17

I'm looking for a way to do exact array matches in elastic search. Let's say these are my documents:

{"id": 1, "categories" : ["c", "d"]}
{"id": 2, "categories" : ["b", "c", "d"]}
{"id": 3, "categories" : ["c", "d", "e"]}
{"id": 4, "categories" : ["d"]}
{"id": 5, "categories" : ["c", "d"]}

Is there a way to search for all document's that have exactly the categories "c" and "d" (documents 1 and 5), no more or less?

As a bonus: Searching for "one of these" categories should still be possible as well (for example you could search for "c" and get 1, 2, 3 and 5)

Any clever way to tackle this problem?

Pascal
  • 5,879
  • 2
  • 22
  • 34

2 Answers2

19

If you have a discrete, known set of categories, you could use a bool query:

"bool" : {
    "must" : {
        "terms" : { "categories" : ["c", "d"],
             minimum_should_match : 2
         }
    },
    "must_not" : {
        "terms" : { "categories" : ["a", "b", "e"],
             minimum_should_match : 1
         }
    }
}

Otherwise, Probably the easiest way to accomplish this, I think, is to store another field serving as a categories keyword.

{"id": 1, "categories" : ["c", "d"], "categorieskey" : "cd"}

Something like that. Then you could easily query with a term query for precisely the results you want, like:

term { "categorieskey" : "cd" }

And you could still search non-exclusively, as;

term { "categories" : "c" }

Querying for two categories that must both be present is easy enough, but then preventing any other potential categories from being present is a bit harder. You could do it, probably. You'dd probably want to write a query to find records with both, then apply a filter to it eliminating any records with categories other than the ones specified. It's not really a sort of search that Lucene is really designed to handle, to my knowledge.

Honestly I'm having a bit of trouble coming up with a good filter to use here.
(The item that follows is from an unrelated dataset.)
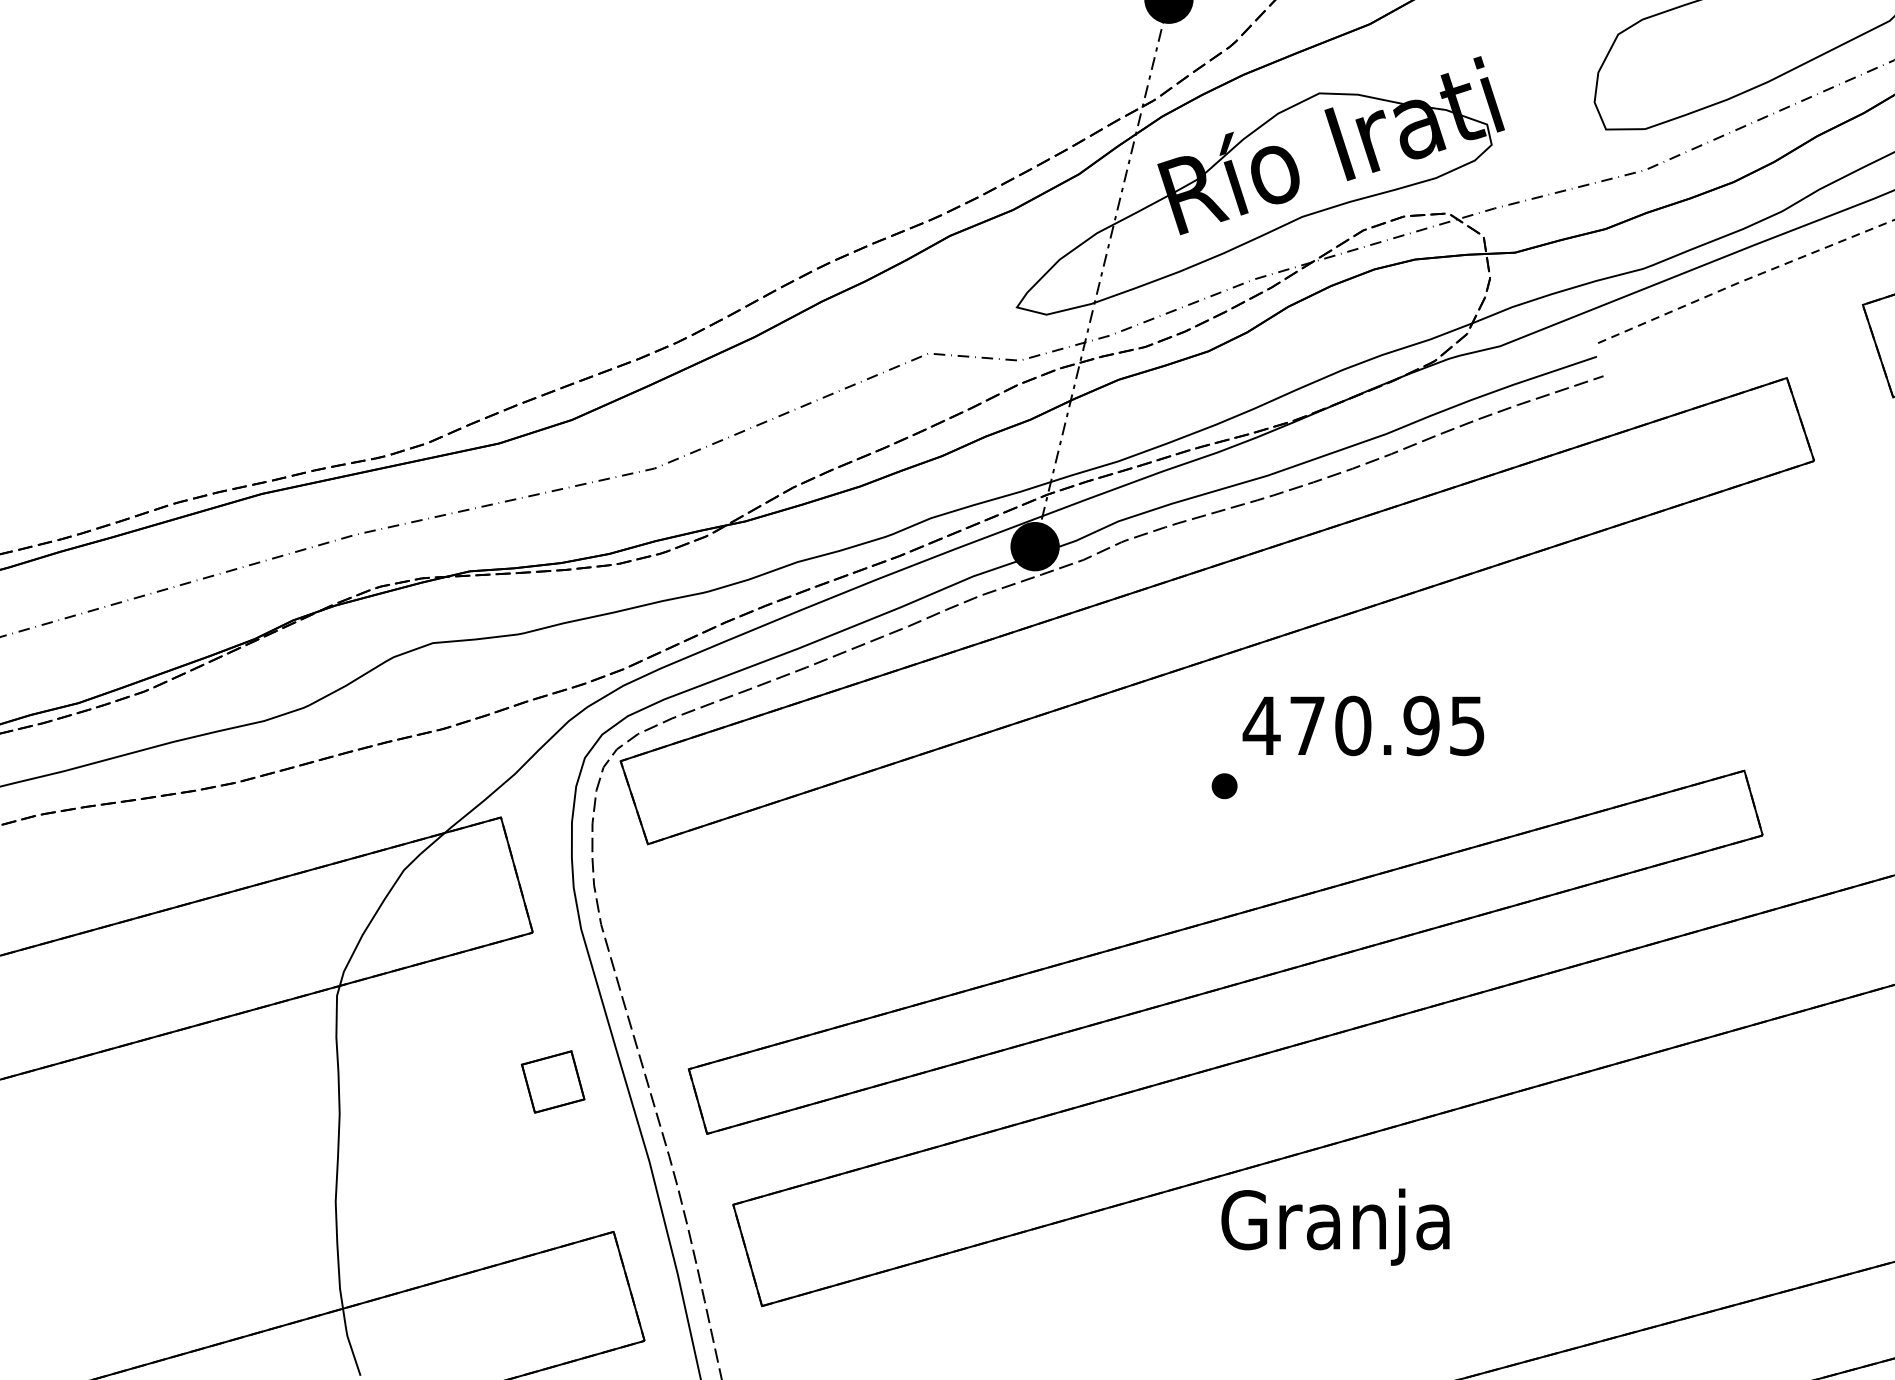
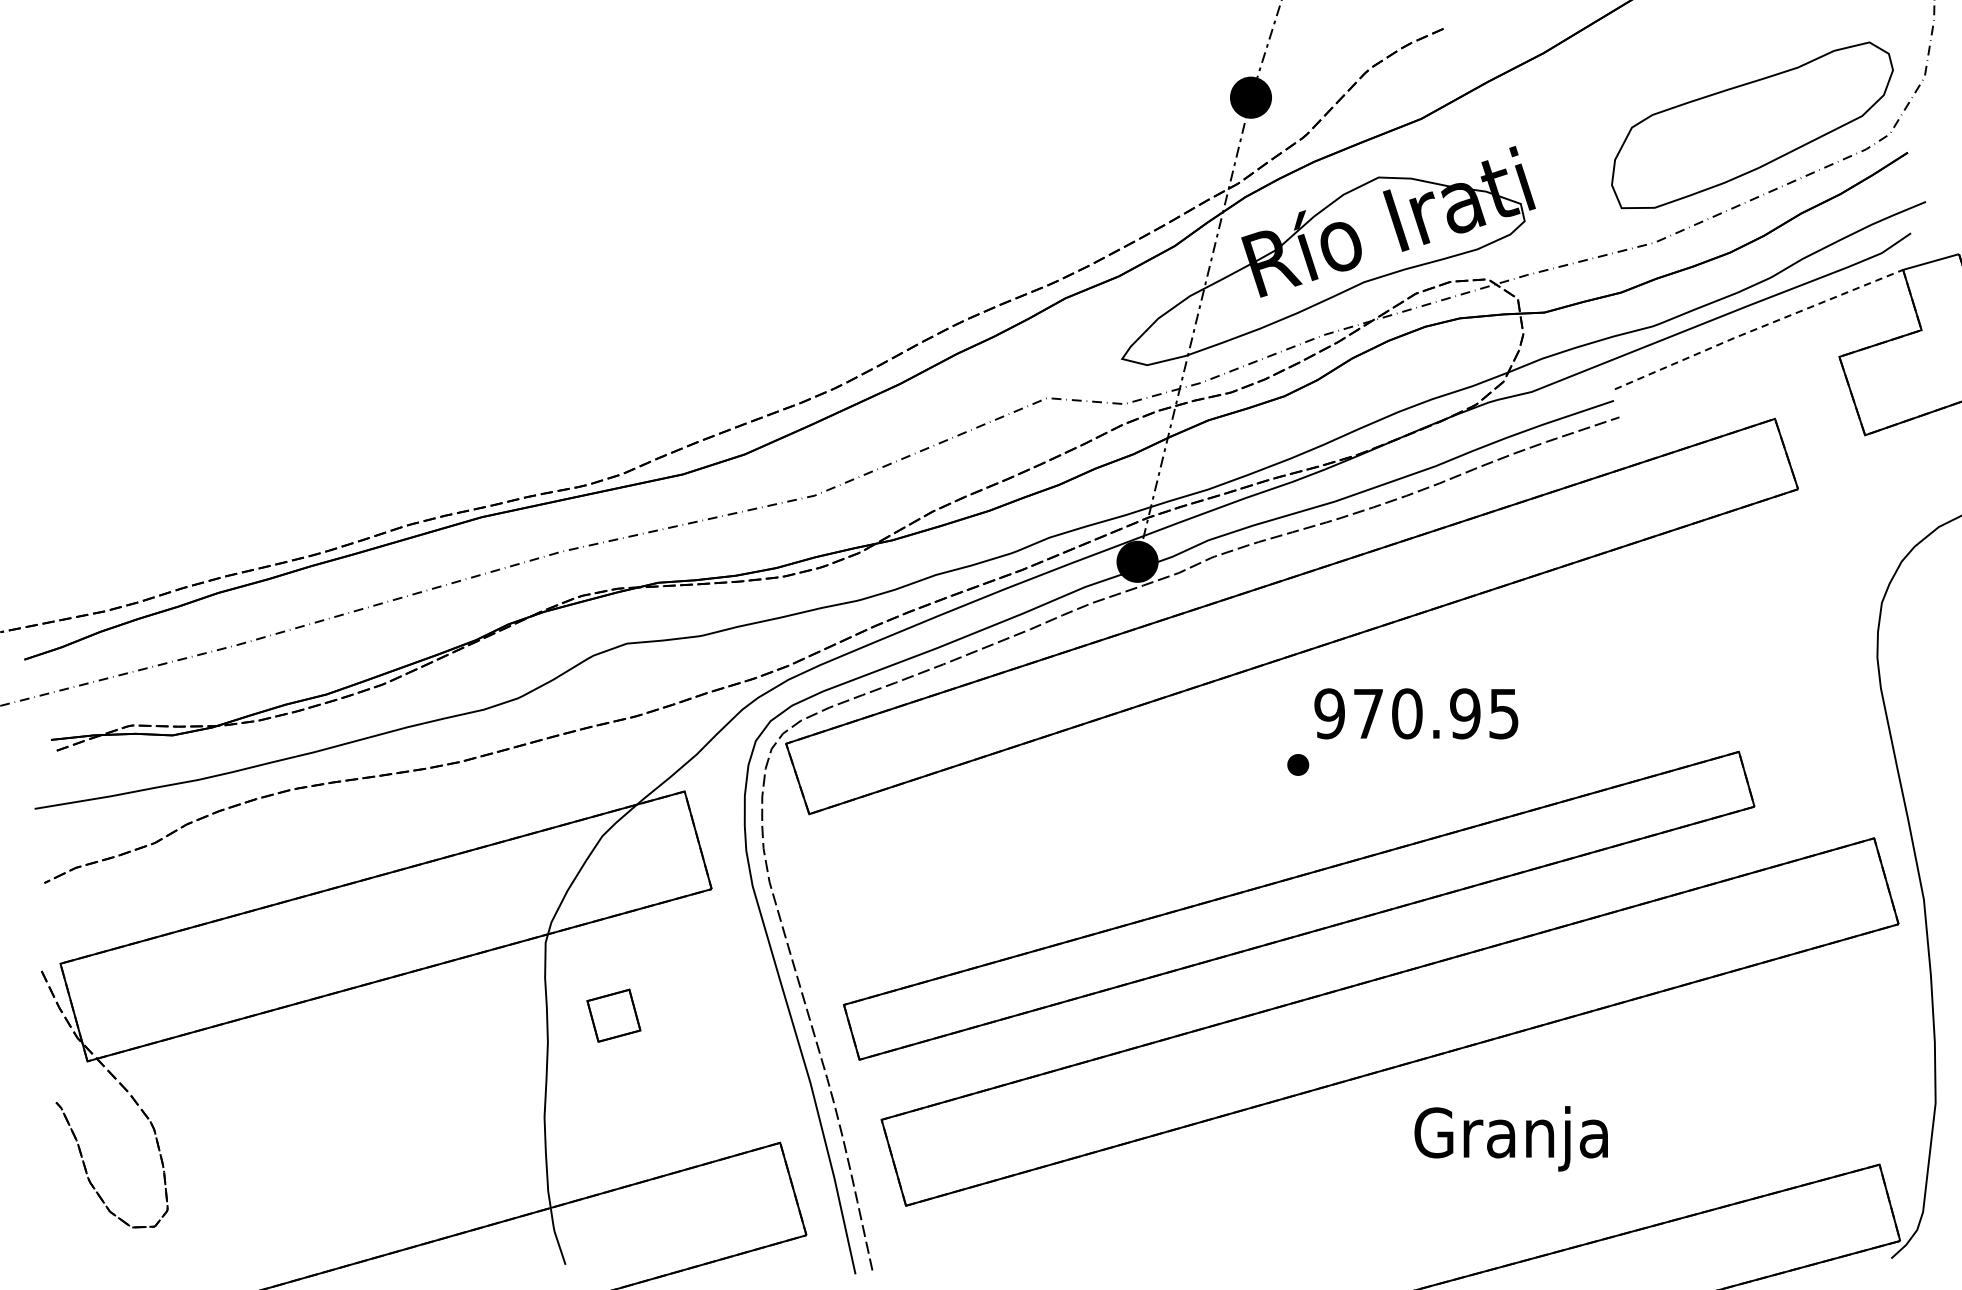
text: (1261, 725) -> (1329, 713), 470.95 -> 970.95
part: (552, 1081) -> (613, 1015), moved
text: (1334, 1226) -> (1510, 1138), moved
You might need a script filter, or you could filter the results after they have been retrieved.

femtoRgon
  • 32,893
  • 7
  • 60
  • 87
  • 1
    funny, that's exactly what i told him :) – phoet Oct 01 '12 at 18:57
  • 1
    This query won't run. `minimum_match` doesn't appear to be a valid parameter to a TermsFilter. – Conrad.Dean Aug 05 '14 at 14:34
  • @Conrad.Dean Who said anything about using a filter? – femtoRgon Aug 05 '14 at 15:52
  • @femtoRgon oh woops. i was way too zoomed in. the syntax is identical if that's wrapped with a `"filter":{...}` instead of just a `"query":{...}`. `minimum_should_match` is a valid parameter in a terms query http://www.elasticsearch.org/guide/en/elasticsearch/reference/current/query-dsl-terms-query.html – Conrad.Dean Aug 05 '14 at 19:13
  • Ah, you're right, probably should be `minimum_should_match`. Not sure whether that's a change in ElasticSearch, or a mistake, but certainly doesn't hurt to update. Thanks. – femtoRgon Aug 06 '14 at 05:21
  • `terms` does not support `minimum_should_match`. It needs to be inside the `bool` query. The above query will not do what the OP wants and should not be marked as the best answer. The correct answer is to use one `terms` per term (a single-value array), and use `minimum_should_match` with the number of terms. – Alexander Staubo Apr 01 '16 at 22:21
  • @AlexanderStaubo - Okay, that, I'm certain, is a [change in the API](https://www.elastic.co/guide/en/elasticsearch/reference/0.90/query-dsl-terms-query.html). This question was asked in 2012, which would have been around the time 0.90 was released. That change occurred in 2.0, 3 years *after* this question was asked and answered. – femtoRgon Apr 02 '16 at 16:15
1

I found a solution for our usage case that appears to work. It relies on two filters and the knowledge of how many categories we want to match against. We make use of a terms filter and a script filter to check the size of the array. In this example, marketBasketList is similar to your categories entry.

{
  "query": {
    "bool": {
      "must": [
        {
          "match": {
            "siteId": 4
          }
        },
        {
          "match": {
            "marketBasketList": {
              "query": [
                10,
                11
              ],
              "operator": "and"
            }
          }
        }
      ]
    },
    "boost": 1,
    "filter": {
      "and": {
        "filters": [
          {
            "script": {
              "script": "doc['marketBasketList'].values.length == 2"
            }
          },
          {
            "terms": {
              "marketBasketList": [
                10,
                11
              ],
              "execution": "and"
            }
          }
        ]
      }
    }
  }
}
Lucas Holt
  • 3,826
  • 1
  • 32
  • 41